Presentation Skills: A Quick Reference Guide for Advocates - Chapter 14 - AAA Handbook on Commercial Arbitration, Third Edition
Morley R. Gorsky
Morley R. Gorsky was an Arbitrator on the Ontario Ministry of Labor list of approved arbitrators, and a Panelist in arbitration seminars conducted by the Law Society of Upper Canada. Gorsky received a B.A. and LL.B. from the University of Manitoba and an LL.M. from New York University. He is the author of EVIDENCE AND PROCEDURE IN CANADIAN LABOUR ARBITRATION, Carswell, (1992), as well as law review articles and government studies.

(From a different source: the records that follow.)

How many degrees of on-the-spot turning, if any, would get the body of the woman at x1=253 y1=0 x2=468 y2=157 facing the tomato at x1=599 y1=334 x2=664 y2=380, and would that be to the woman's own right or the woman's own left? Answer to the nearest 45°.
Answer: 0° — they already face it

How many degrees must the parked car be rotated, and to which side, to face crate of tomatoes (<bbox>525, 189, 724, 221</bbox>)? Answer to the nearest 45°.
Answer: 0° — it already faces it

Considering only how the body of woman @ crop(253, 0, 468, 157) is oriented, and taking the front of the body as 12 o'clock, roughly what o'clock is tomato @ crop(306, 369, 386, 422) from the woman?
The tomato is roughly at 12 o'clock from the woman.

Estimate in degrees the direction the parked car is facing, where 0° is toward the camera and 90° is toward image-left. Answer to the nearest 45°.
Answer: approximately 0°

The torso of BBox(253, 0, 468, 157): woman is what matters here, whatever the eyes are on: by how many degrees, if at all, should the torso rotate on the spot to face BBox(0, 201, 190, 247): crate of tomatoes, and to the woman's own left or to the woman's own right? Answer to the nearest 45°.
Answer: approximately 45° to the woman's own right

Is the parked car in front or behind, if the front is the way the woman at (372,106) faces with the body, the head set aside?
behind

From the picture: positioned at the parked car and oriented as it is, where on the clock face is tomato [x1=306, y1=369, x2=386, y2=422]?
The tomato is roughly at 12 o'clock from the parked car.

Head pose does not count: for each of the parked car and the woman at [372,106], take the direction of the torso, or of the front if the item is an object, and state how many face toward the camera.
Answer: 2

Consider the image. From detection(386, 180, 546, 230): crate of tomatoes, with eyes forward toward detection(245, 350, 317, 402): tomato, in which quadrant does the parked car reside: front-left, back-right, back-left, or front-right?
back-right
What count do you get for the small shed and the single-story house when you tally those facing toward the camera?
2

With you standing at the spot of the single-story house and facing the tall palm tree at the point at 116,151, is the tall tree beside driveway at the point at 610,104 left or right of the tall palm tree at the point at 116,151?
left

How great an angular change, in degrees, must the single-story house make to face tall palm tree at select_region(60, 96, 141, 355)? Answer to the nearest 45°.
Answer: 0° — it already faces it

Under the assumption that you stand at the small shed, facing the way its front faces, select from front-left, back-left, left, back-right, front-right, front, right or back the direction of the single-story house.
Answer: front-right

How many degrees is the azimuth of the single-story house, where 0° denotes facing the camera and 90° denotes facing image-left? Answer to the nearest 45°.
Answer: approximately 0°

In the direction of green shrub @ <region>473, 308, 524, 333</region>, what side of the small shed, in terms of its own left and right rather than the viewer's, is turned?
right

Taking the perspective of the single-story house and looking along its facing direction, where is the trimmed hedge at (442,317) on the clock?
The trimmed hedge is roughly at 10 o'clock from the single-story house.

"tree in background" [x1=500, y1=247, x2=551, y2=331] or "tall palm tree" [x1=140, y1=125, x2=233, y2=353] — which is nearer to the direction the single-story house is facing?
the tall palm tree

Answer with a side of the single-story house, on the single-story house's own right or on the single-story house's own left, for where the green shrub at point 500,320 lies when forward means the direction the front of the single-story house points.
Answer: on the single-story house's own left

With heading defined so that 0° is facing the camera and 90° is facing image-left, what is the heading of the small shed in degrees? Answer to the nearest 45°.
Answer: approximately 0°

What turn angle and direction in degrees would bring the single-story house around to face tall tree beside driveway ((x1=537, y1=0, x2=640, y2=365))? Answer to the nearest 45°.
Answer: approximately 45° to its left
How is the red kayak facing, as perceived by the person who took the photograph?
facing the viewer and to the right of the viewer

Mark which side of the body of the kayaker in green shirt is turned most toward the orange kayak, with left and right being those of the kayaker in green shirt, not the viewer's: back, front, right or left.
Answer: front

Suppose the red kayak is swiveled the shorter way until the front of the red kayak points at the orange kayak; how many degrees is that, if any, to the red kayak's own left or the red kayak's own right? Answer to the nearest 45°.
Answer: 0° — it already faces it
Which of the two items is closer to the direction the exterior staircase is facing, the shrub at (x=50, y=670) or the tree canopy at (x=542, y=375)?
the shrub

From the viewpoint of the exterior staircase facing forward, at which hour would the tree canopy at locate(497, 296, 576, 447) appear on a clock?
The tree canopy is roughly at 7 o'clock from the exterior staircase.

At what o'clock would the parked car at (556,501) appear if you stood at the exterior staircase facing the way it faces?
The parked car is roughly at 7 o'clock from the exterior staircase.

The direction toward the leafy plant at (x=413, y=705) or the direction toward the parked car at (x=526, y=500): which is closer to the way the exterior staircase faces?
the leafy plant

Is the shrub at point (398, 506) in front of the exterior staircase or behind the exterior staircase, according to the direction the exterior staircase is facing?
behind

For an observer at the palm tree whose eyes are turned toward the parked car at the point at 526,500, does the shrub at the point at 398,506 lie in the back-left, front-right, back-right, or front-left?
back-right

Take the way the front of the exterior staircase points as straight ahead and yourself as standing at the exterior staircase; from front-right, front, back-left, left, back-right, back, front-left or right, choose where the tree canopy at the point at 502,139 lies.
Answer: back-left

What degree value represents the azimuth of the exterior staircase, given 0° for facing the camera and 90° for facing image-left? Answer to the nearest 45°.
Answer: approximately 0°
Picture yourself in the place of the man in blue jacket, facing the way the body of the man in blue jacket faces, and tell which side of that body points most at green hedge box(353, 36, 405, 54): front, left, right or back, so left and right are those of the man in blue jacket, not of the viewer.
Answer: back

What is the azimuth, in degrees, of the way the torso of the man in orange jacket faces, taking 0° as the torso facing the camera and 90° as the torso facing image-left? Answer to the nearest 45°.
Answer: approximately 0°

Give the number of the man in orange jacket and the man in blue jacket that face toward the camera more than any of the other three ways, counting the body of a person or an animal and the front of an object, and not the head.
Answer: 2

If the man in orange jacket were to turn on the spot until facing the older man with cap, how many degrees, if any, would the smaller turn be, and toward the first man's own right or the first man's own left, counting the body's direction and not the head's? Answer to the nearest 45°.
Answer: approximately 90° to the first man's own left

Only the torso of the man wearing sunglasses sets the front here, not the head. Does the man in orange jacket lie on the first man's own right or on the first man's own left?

PRESENTATION SKILLS: A QUICK REFERENCE GUIDE FOR ADVOCATES
Morley R. Gorsky
The purpose of this chapter is to present an arbitrator’s perspective of what goes on at hearings, to assist those who appear as advocates and presenters for the parties, and to suggest ways in which they can improve their advocacy skills.
The following points represent some matters of advocacy, which while they may appear to be self-evident, can, if they are ignored, have an adverse effect on an advocate’s presentation. I expect that many will regard a lot of my “ways” as not being applicable to them. I would only ask that you hear me with an open mind and remember the words of Chuck Barris, the host of the long-canceled “Gong Show:” “Denial is not just a river in Egypt.”
II.Matters of Advocacy
A. Tell Your Witness it’s OK to Tell the Truth
The best guide to good advocacy will be of little value if counsel is unwilling or unable to devote the necessary care and attention to the preparation of a case, including the proper preparation of witnesses. Counsel should tell witnesses they intend to call that they must tell the truth and that they must answer questions put to them.